Task requirements: Below are the records to transcribe exactly; do not include any images.

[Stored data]
....

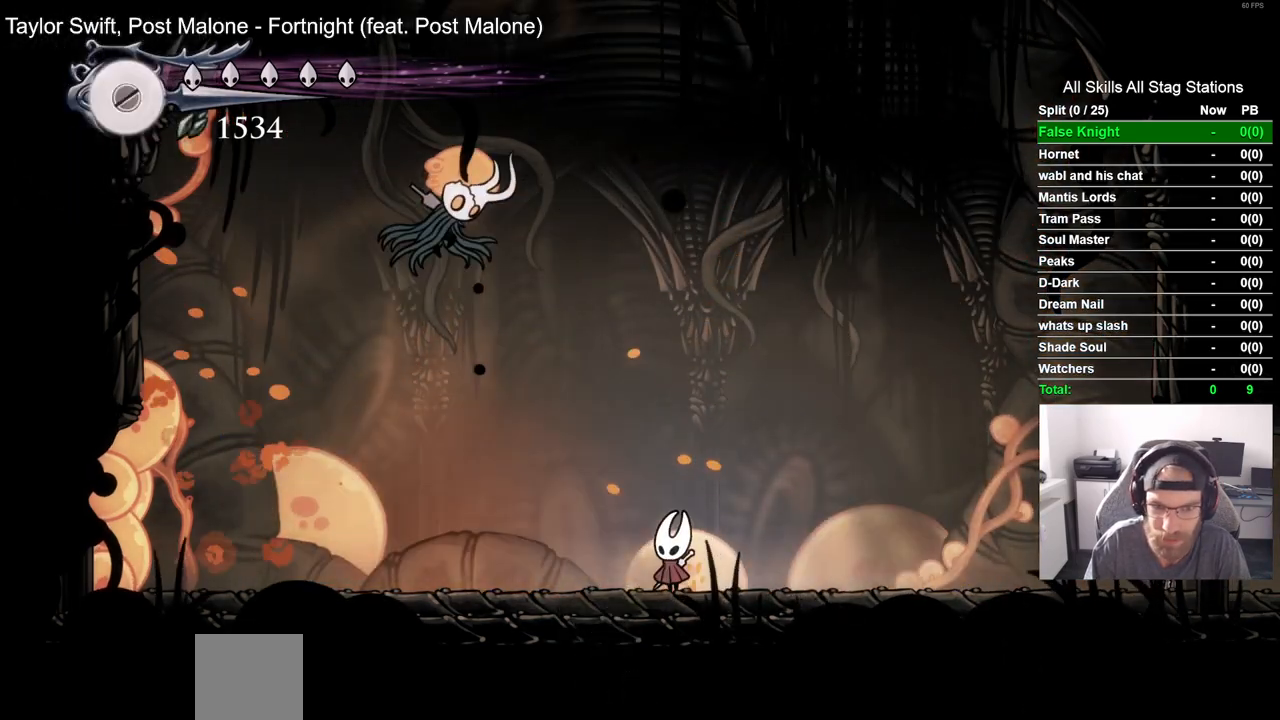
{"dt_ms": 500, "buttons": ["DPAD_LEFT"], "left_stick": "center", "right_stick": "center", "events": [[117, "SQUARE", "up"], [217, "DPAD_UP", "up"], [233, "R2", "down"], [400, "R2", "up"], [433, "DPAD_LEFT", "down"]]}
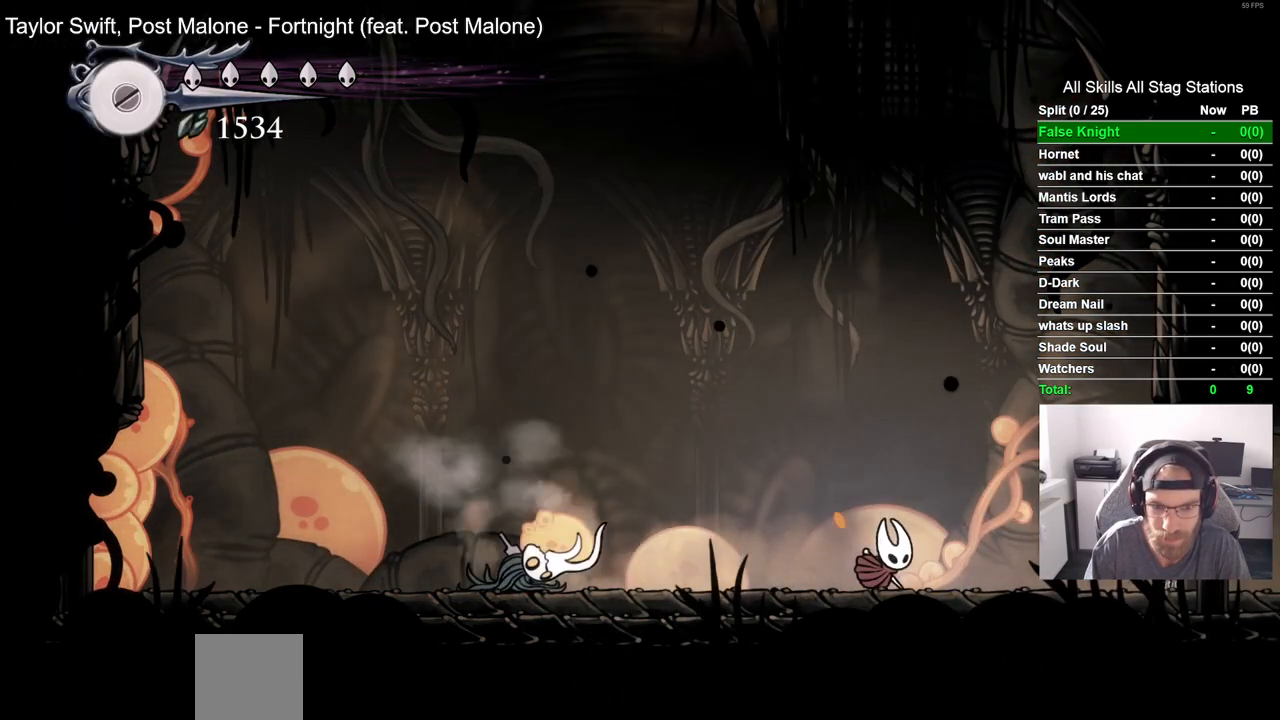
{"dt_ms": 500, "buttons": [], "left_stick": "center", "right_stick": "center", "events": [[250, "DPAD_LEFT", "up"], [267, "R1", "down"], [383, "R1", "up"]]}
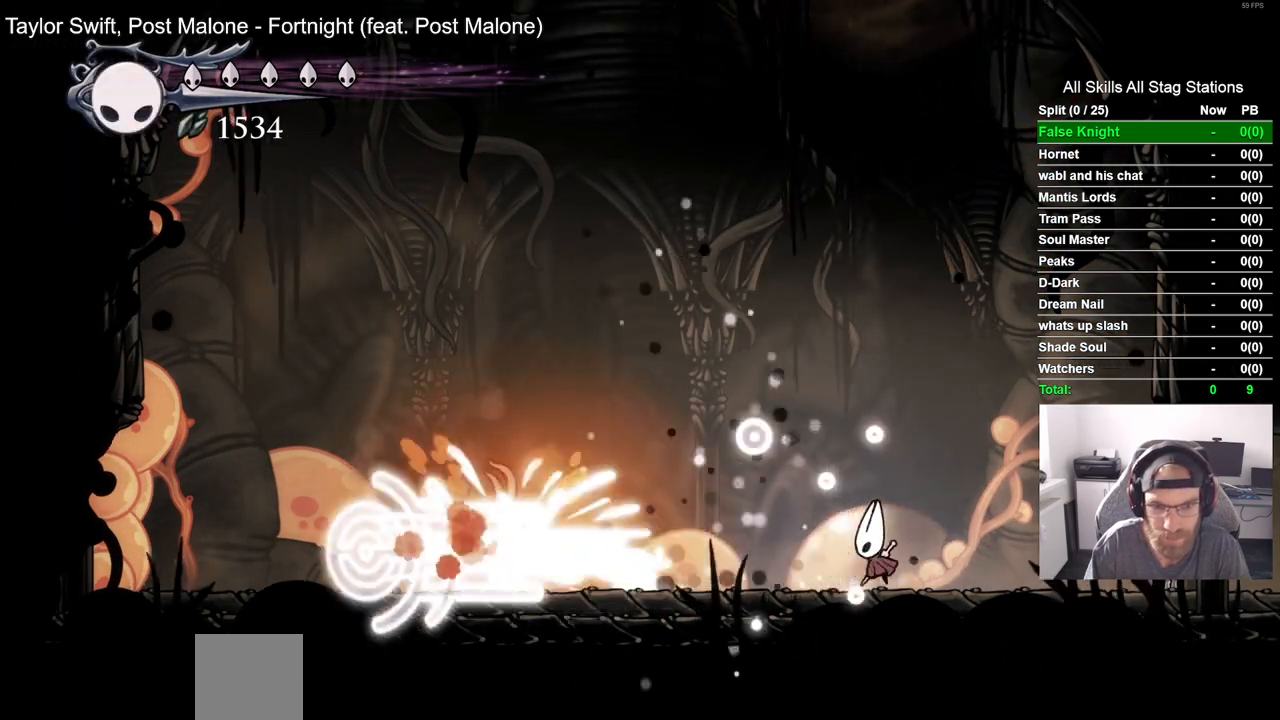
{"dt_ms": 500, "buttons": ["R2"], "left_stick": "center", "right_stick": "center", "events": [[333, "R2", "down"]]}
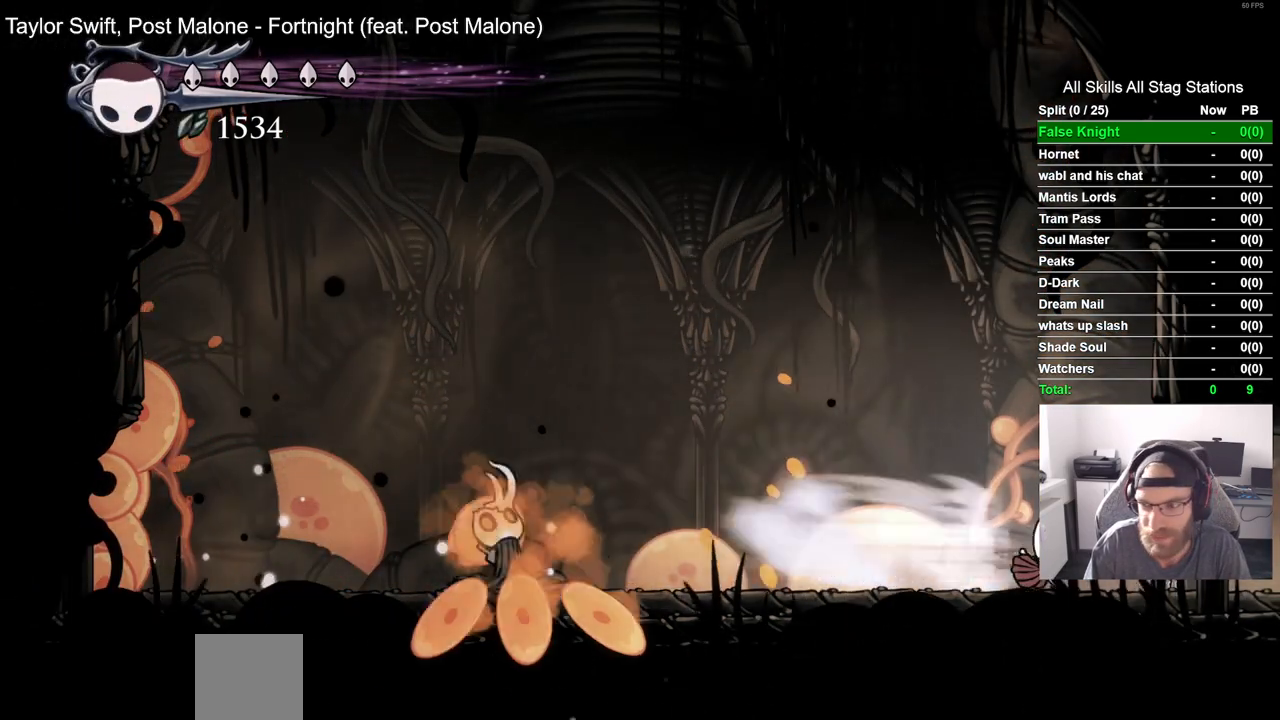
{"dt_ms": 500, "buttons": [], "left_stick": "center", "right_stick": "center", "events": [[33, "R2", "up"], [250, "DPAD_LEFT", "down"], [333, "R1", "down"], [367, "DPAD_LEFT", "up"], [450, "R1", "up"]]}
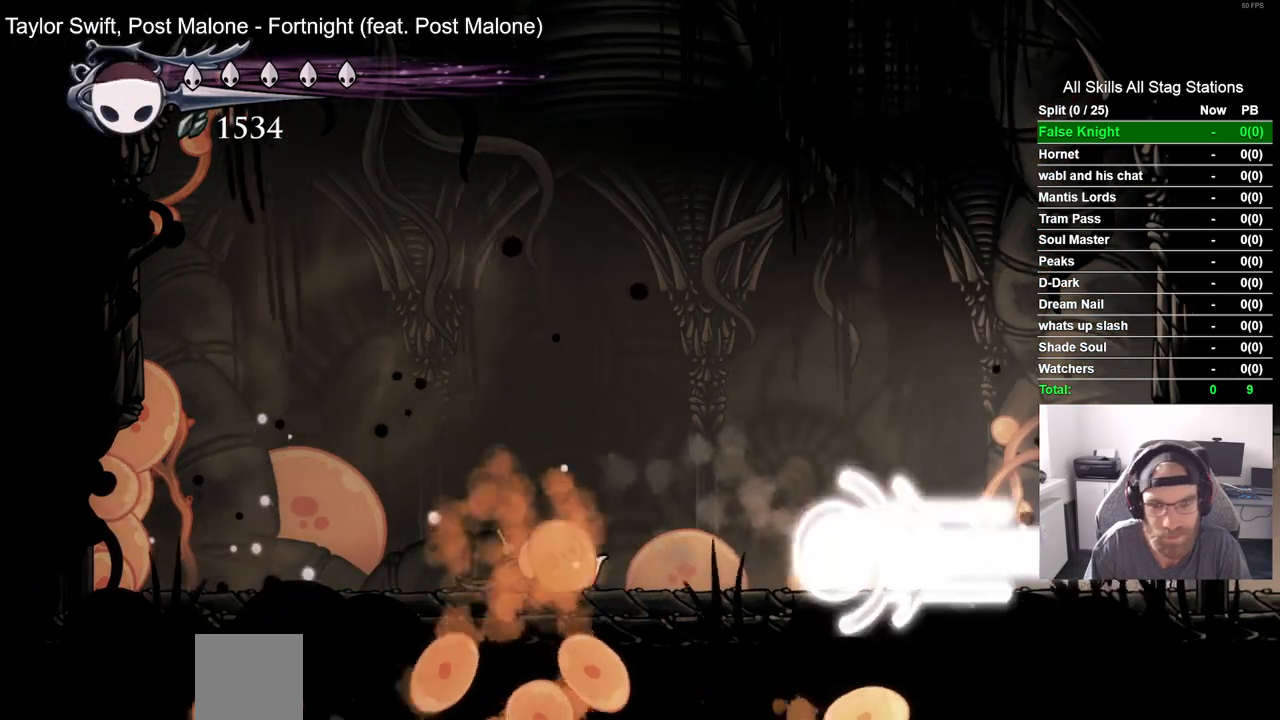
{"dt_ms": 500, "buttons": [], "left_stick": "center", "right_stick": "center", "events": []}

....

Exercise solution:
{"dt_ms": 500, "buttons": ["DPAD_LEFT"], "left_stick": "center", "right_stick": "center", "events": [[117, "SQUARE", "up"], [217, "DPAD_UP", "up"], [233, "R2", "down"], [400, "R2", "up"], [433, "DPAD_LEFT", "down"]]}
{"dt_ms": 500, "buttons": [], "left_stick": "center", "right_stick": "center", "events": [[250, "DPAD_LEFT", "up"], [267, "R1", "down"], [383, "R1", "up"]]}
{"dt_ms": 500, "buttons": ["R2"], "left_stick": "center", "right_stick": "center", "events": [[333, "R2", "down"]]}
{"dt_ms": 500, "buttons": [], "left_stick": "center", "right_stick": "center", "events": [[33, "R2", "up"], [250, "DPAD_LEFT", "down"], [333, "R1", "down"], [367, "DPAD_LEFT", "up"], [450, "R1", "up"]]}
{"dt_ms": 500, "buttons": [], "left_stick": "center", "right_stick": "center", "events": []}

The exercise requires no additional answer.